While Caffit's emphasis is on making classic concoctions with one excellent blend, down-the-street neighbor Coffee Mill is all about variety, with wall-to-wall varieties of beans to choose from for your own special brew. From exotic blends like Sumatran and Ethiopian, to flavored takes on regular Arabica coffee (mint, perhaps?), they've got it all. And if you don't want to sit around Coffee Mill's nice digs, they'll bag up the beans for you to take home and brew yourself, you go-getter, you.
Café Hillel is one of the country's more ubiquitous chains, but it's with good reason Israelis flock to the place that just might have kicked off the Jerusalem cafe craze of the past decade. While its main branch is on Hillel Street downtown, another café hotspot, the Emek Refaim location is among the street's most popular coffee destinations. With java brews brought in from an Italian coffee house that creates a special blend just for the Israeli palette, and a healthy dose of great pastries, artisan breads and sandwiches, there's a reason people keep coming back to Hillel. If not now, after all, then when?
You can't write about coffee in Israel, whether in Eilat, Nahariya or Jerusalem, without mentioning Aroma, the omnipresent gods of Israeli (and SoHo) Joe. So it makes sense that Emek Refaim, where java flows down the street, would also be home to an Aroma outlet, the second ever to exist.
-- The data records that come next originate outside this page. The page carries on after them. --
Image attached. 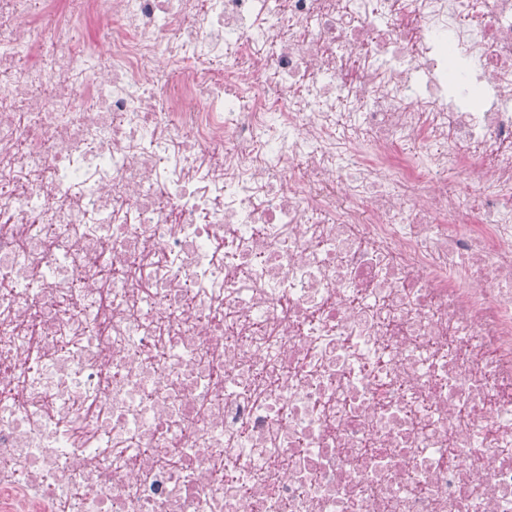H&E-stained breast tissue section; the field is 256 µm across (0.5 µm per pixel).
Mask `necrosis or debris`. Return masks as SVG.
Masks as SVG:
<instances>
[{"mask_svg": "<svg viewBox=\"0 0 512 512\" xmlns=\"http://www.w3.org/2000/svg\"><path fill=\"white\" fill-rule=\"evenodd\" d=\"M0 72V512H512V0H0Z\"/></svg>", "mask_w": 512, "mask_h": 512, "instance_id": "1", "label": "necrosis or debris"}]
</instances>
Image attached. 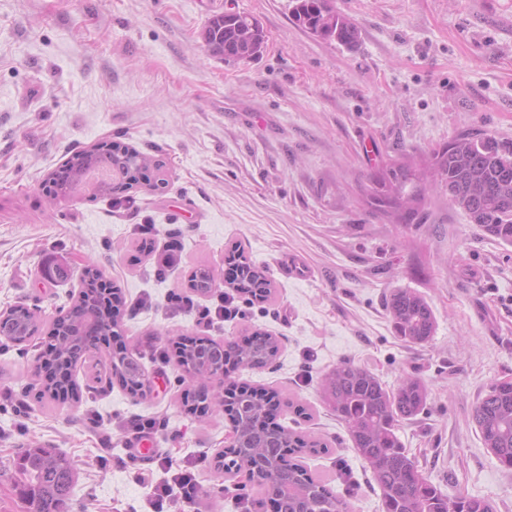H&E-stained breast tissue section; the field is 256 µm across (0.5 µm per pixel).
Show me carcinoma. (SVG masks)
I'll list each match as a JSON object with an SVG mask.
<instances>
[{"instance_id":"carcinoma-1","label":"carcinoma","mask_w":512,"mask_h":512,"mask_svg":"<svg viewBox=\"0 0 512 512\" xmlns=\"http://www.w3.org/2000/svg\"><path fill=\"white\" fill-rule=\"evenodd\" d=\"M293 23L310 36L329 44L352 49L360 38L358 25L336 9L335 0H291ZM206 51L226 62H248L264 50L266 34L251 15L224 12L209 19L203 32ZM67 187L75 188L85 171L107 166L112 177L90 189L94 197H109L114 190L130 189L140 177L153 175L154 189L168 185L165 162L135 149L112 153L101 148L78 151L66 161ZM373 202L403 218L419 212L424 199L423 184L430 181L446 191L448 203L463 212L469 222L504 247H512V140L459 132L432 149L429 164L421 170L409 161L388 164L369 176ZM413 185L410 193L407 185ZM235 264L232 283L236 292L250 300L267 301L275 286L247 258L244 248L230 250ZM103 273L88 266L83 275L87 286L70 312L50 324L47 339L39 340V319L23 305L0 313V337L16 345L39 347L38 359L54 358L61 367L62 380L44 382L39 395L55 392L62 382L70 383L72 368L98 349L97 337L110 336L118 324L117 313L124 300L118 289H111L113 311L102 312V296L92 284ZM214 284L212 271L196 268L187 287L204 295ZM385 307L397 335L409 344H425L435 335L434 312L420 293L395 288L386 296ZM214 342L208 348L183 347L178 363L184 370L207 377L221 362ZM278 352L277 340L261 331L251 336L249 346L237 352L240 363L250 369L266 367ZM109 382H117L135 395L145 387L142 367L134 354L122 353L115 360ZM322 400L347 427L356 453L367 463L372 480L381 491L383 512H496L491 502L477 497L451 496L424 476L415 457L396 434L400 422L418 416L426 407L428 389L412 376L394 390L388 389L372 371L351 362L336 364L322 379ZM212 396L205 388L186 393L189 411L207 413ZM268 409V400L248 399L247 404L229 408L242 459L257 457L279 461L282 450L316 453L326 444L306 439L285 429L265 430L259 423ZM473 420L485 448L505 468H512V381L501 380L488 387L473 410ZM17 465L25 474L21 494L29 503L28 512H64L75 469L71 461L53 448H29ZM262 492L278 496L279 512H346L347 503L334 494L324 481L307 468L293 462L288 468L276 466L264 476Z\"/></svg>"}]
</instances>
With all the standards that have made the chain a mainstay across the country and beyond, visitors to Emek Refaim who don't want to chance it with an unknown quantity keep the uber-popular Aroma going.
There are plenty more places on the main drag to get a decent cup of coffee, and we would be remiss not to mention both Masaryk, an indipendent café-restaurant in the mold of Caffit (but slightly less highbrow) that serves a quality brew, and Tal Bagels, a low-key stop that knows nothing goes better with a great bagel than some grand coffee.